▶ Requirement A:
Rewrite the entries from the line with "genus: Baloghia" through the end of the entries, swapping "phylum" for "division" and keeping everything else the same.

##### Supplied text #####

Are Mireva Rulings Coming to the United States?
Readers of our website know that we have written extensively about the Mareva ruling, a form of ex parte preliminary injunction increasingly granted by courts outside the USA to freeze debtor assets. A 2021 Florida state court decision has created a great deal of unease among debtors’ representatives concerning the reach of foreign creditors, and whether the Mareva ruling is likely to become a popular – and very powerful – creditor’s tool here in the USA.

##### Dataset records #####

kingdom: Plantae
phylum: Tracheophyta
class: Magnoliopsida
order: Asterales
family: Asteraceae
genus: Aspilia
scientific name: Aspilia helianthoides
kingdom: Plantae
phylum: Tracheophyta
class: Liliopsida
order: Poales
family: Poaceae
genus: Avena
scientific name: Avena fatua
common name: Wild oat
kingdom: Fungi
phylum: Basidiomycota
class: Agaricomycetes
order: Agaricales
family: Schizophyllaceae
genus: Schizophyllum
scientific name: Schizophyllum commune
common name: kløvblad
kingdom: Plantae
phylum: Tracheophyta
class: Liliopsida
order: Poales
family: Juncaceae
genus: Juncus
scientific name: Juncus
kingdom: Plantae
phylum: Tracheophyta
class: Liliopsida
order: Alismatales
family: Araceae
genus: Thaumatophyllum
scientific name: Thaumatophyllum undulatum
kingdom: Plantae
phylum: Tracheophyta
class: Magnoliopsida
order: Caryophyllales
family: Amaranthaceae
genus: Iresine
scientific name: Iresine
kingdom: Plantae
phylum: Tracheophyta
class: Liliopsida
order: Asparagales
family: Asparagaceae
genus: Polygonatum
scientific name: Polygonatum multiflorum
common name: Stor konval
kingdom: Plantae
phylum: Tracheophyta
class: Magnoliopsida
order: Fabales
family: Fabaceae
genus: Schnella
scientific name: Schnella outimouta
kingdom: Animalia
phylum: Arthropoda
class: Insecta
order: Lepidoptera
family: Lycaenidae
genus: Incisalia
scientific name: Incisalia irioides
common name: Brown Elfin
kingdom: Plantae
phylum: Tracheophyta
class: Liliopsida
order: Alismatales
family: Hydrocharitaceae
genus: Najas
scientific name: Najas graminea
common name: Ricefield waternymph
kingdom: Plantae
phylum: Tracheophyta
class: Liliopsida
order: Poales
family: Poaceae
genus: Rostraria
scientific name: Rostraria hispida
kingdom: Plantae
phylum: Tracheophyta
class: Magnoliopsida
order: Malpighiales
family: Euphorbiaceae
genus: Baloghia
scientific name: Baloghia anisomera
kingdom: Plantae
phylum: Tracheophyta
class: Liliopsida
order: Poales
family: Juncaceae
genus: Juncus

#####

▶ Requirement B:
Decide whether each statement agrees with the passage on freezing debtor assets. Answer yes or no, and quote the words that settle it: (i) courts outside the USA grant the Mareva ruling more and more often; (ii) the 2021 decision came from a federal court; (iii) the decision worried creditors' representatives.

▶ Correct result A:
genus: Baloghia
scientific name: Baloghia anisomera
kingdom: Plantae
division: Tracheophyta
class: Liliopsida
order: Poales
family: Juncaceae
genus: Juncus

▶ Correct result B:
(i) Yes: "increasingly granted by courts outside the USA to freeze debtor assets"
(ii) No: "A 2021 Florida state court decision"
(iii) No: "a great deal of unease among debtors’ representatives"